## Material for this task
********************
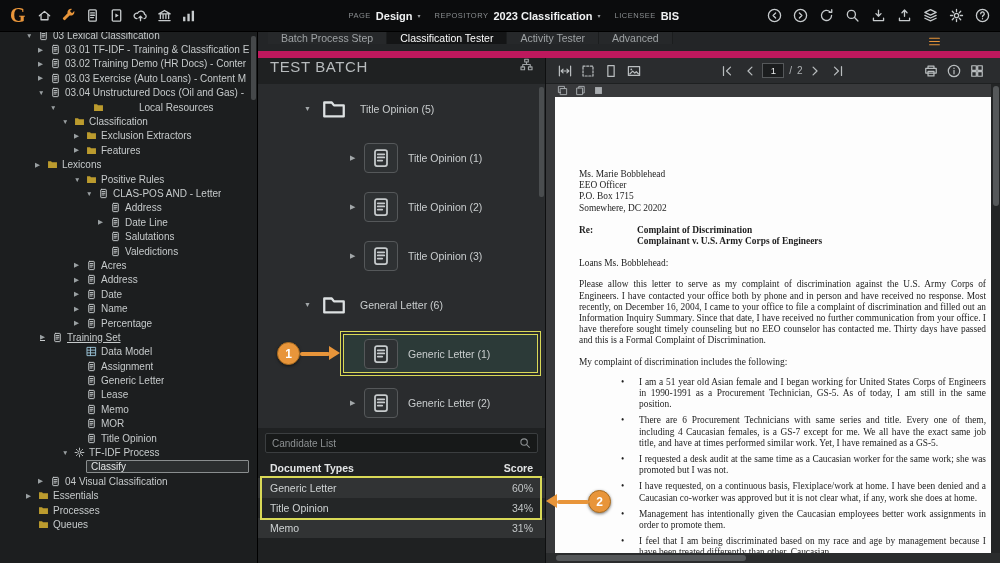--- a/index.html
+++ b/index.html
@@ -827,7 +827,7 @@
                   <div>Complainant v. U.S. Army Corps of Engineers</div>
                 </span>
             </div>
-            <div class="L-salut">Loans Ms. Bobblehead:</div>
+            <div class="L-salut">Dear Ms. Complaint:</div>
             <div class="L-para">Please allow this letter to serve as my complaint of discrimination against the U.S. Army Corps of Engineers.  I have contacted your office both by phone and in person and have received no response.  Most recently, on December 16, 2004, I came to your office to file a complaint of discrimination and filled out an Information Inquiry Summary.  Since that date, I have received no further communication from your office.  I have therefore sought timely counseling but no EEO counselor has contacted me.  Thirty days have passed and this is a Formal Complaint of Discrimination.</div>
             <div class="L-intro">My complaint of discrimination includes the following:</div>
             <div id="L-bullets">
********************
## Exercise prompt
Go through the entries above and output them exactly, without pictures.

## Answer to the exercise
--- a/index.html
+++ b/index.html
@@ -827,7 +827,7 @@
                   <div>Complainant v. U.S. Army Corps of Engineers</div>
                 </span>
             </div>
-            <div class="L-salut">Loans Ms. Bobblehead:</div>
+            <div class="L-salut">Dear Ms. Complaint:</div>
             <div class="L-para">Please allow this letter to serve as my complaint of discrimination against the U.S. Army Corps of Engineers.  I have contacted your office both by phone and in person and have received no response.  Most recently, on December 16, 2004, I came to your office to file a complaint of discrimination and filled out an Information Inquiry Summary.  Since that date, I have received no further communication from your office.  I have therefore sought timely counseling but no EEO counselor has contacted me.  Thirty days have passed and this is a Formal Complaint of Discrimination.</div>
             <div class="L-intro">My complaint of discrimination includes the following:</div>
             <div id="L-bullets">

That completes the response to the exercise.